Two main options were considered:

  1. Sending out calls for proposals from Tool X’s competitors. This would save time and money in the short term and might ease the transition by moving to a similar tool with the same core feature-set. The issue is that a similar problem like the current one might arise in the future and another switch would be needed. The sales cycle for such a large enterprise use case might also take a while and new employee training would be required.
  2. Replicating Tool X’s core feature set for internal use. This approach would almost certainly take longer than transitioning to a competitor and cost more up-front, but would prevent the possibility of needing to switch again later. There is also risk associated with starting to use a tool that has not been tested by the market before. On the other hand, one of the development teams has just freed up from a separate project and would be able to take this on. Some developers in the organization also have experience with technology similar to what’s required from a new Tool Y. A development timeline is needed to make sure the organization doesn't have to spend a large amount of time with no tool.

After consideration, option 2 (building a custom internal tool) was selected as the benefits of having full control over the tool’s feature set and the fact that the organization is in a good position to create an equivalent with a free team of developers outweighs the benefits of option 1 (switching to a competitor of Tool X).

Action items:

  1. Put together a detailed budget and timeline for building out Tool Y and assign to the free team. Circle back on progress in the next meeting.
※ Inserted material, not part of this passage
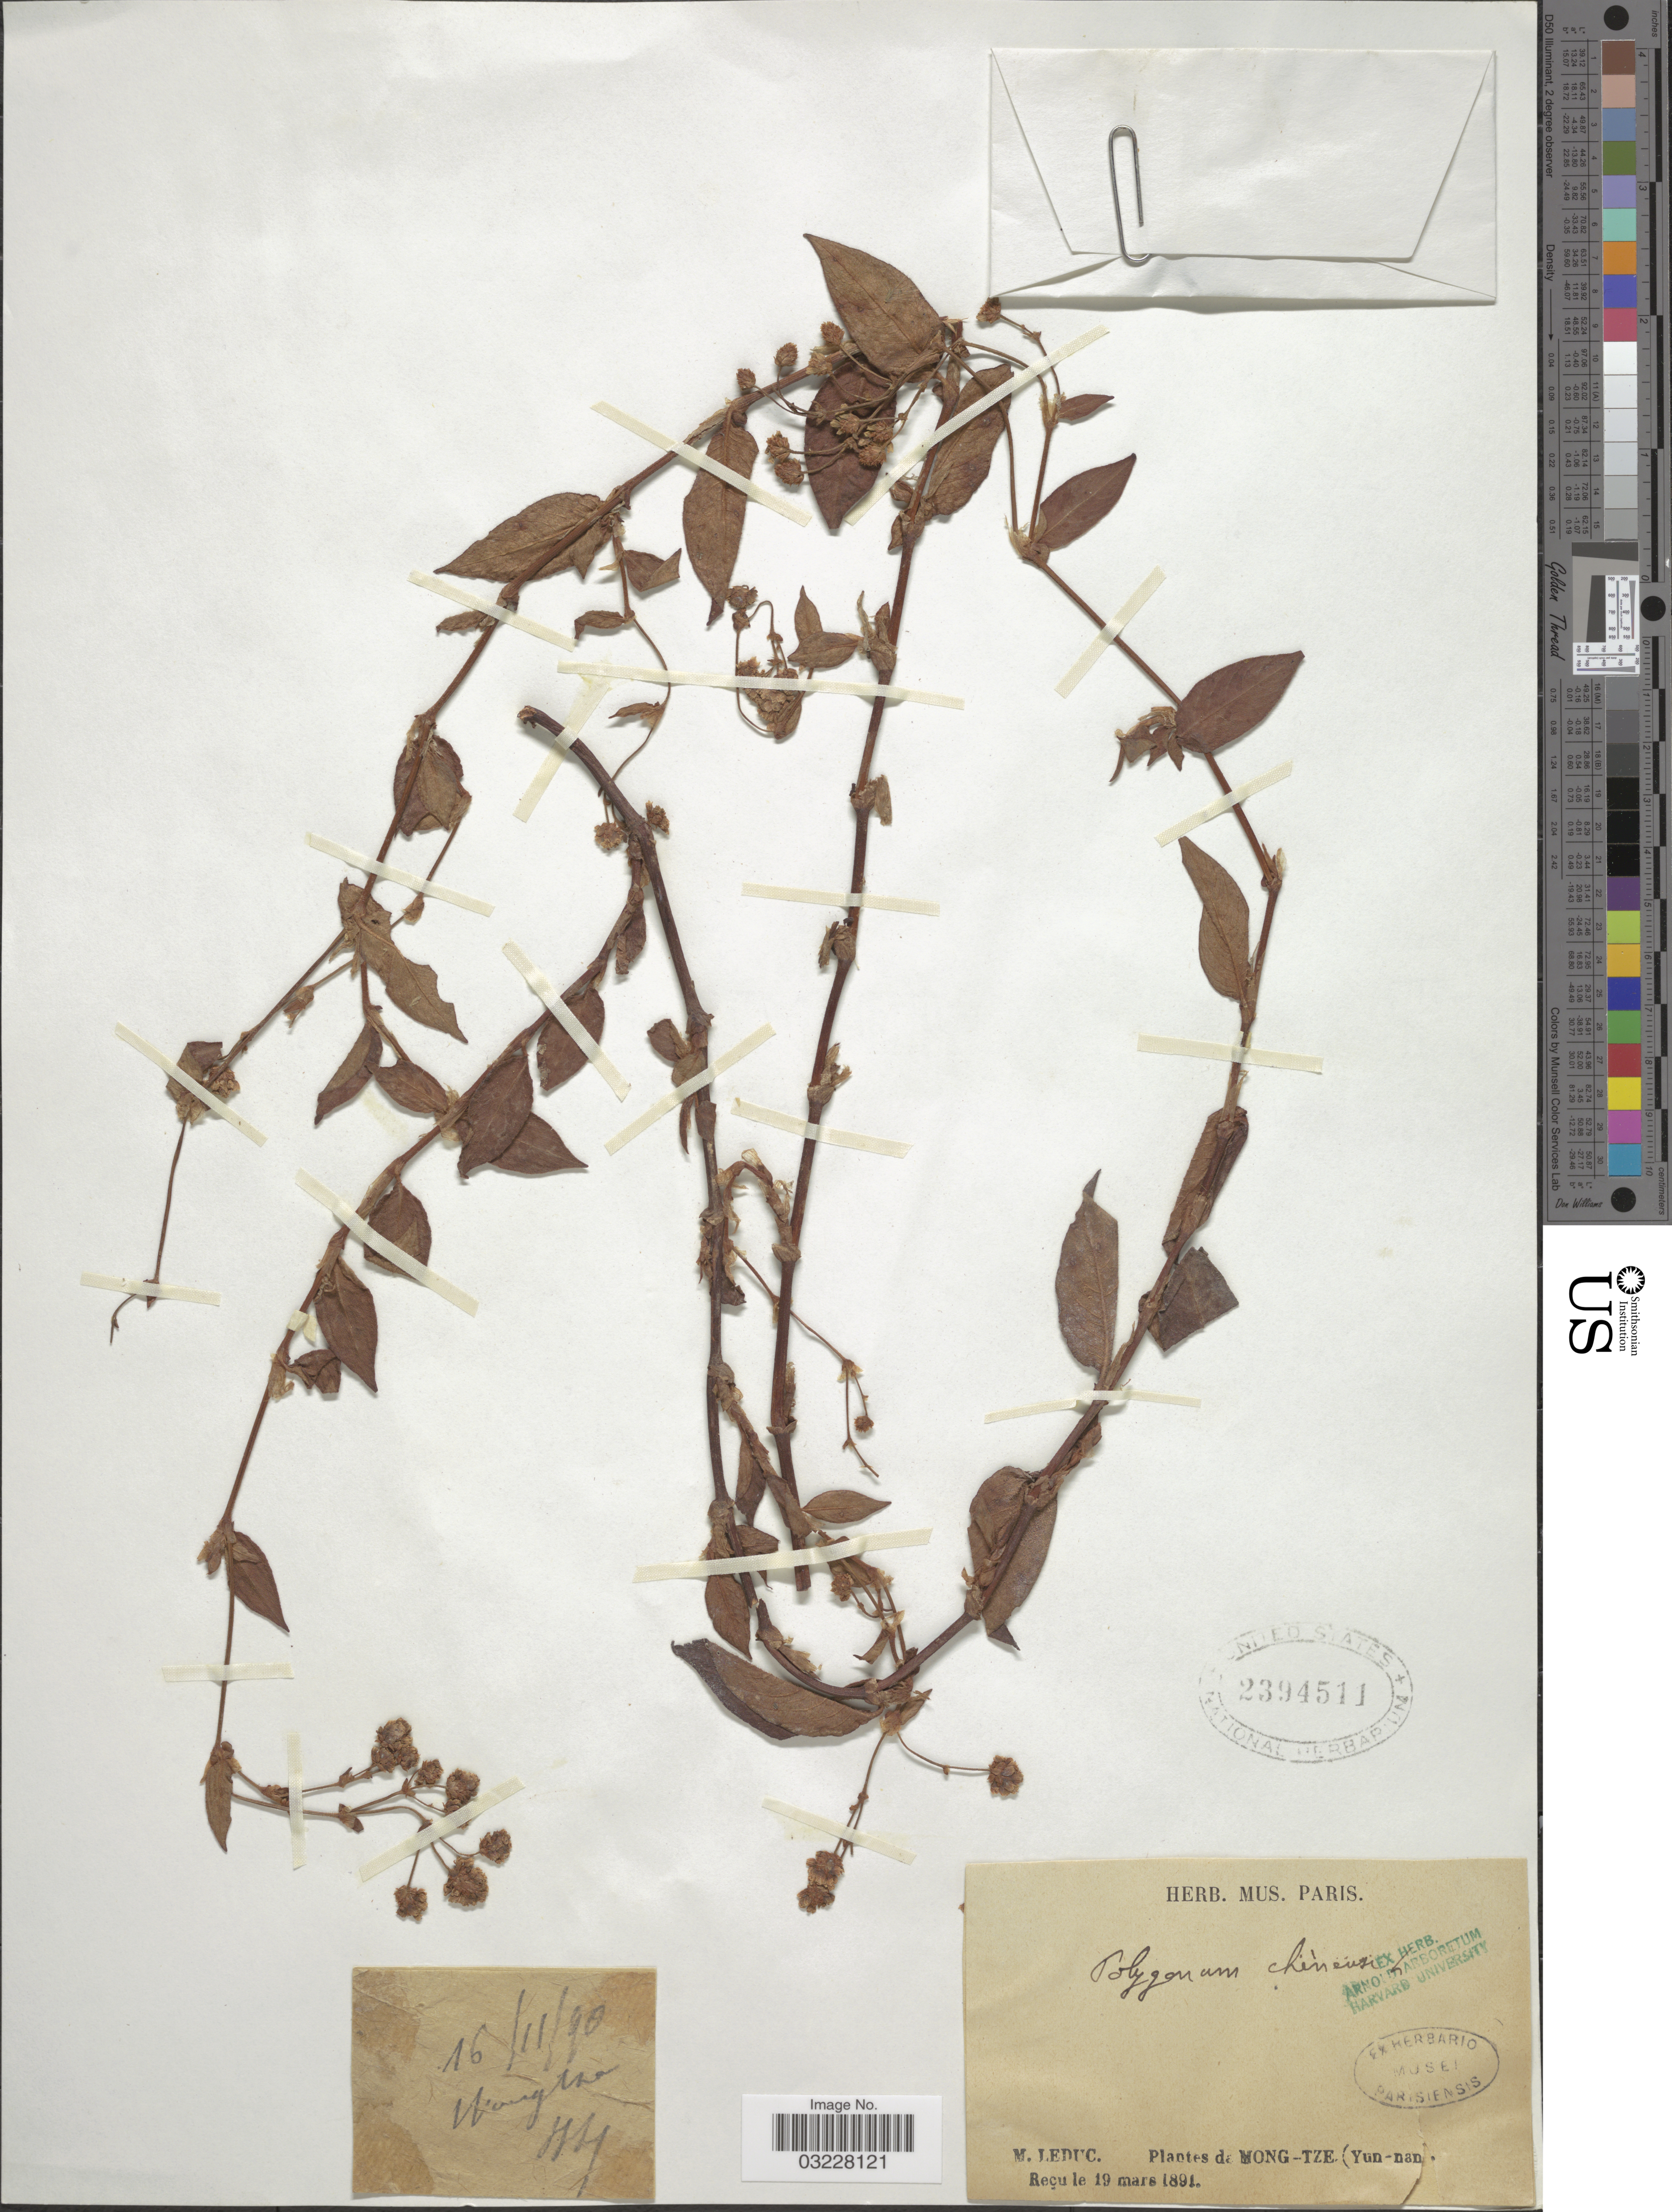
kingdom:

As you can see, the decisions and logical paths of both meetings are similar, but both the content of the minutes themselves and the resulting action items are different. The board's minutes have significantly more content around the decision and the resulting action items are quite general as the specifics will be decided by another team and that would be outside of the board's scope. On the other hand, the team meeting's minutes just needed to mark the key decisions but much more specific action items and next steps were written as they are the ones who would be following through on those tasks.


Board meetings and team meetings are not the only kinds of meetings where a specific minute-taking structure is important. There are a number of different meeting 'classes' and tailoring your minutes to the particular kind of meeting will help you both document the important information correctly and will save you time. As you see in both the team meeting and board meeting, the minutes are not transcripts of what happened during the meeting, they are synthesized points outlining the major ideas and actions. They are both useful to others looking at the minutes after the fact and don't require too much work after the meeting is over to edit and adjust. With this information in mind, try to sort out the types of meetings you are actively taking minutes for beforehand and think about how you can save yourself time and energy by just focusing on the most important aspects instead of logging every detail.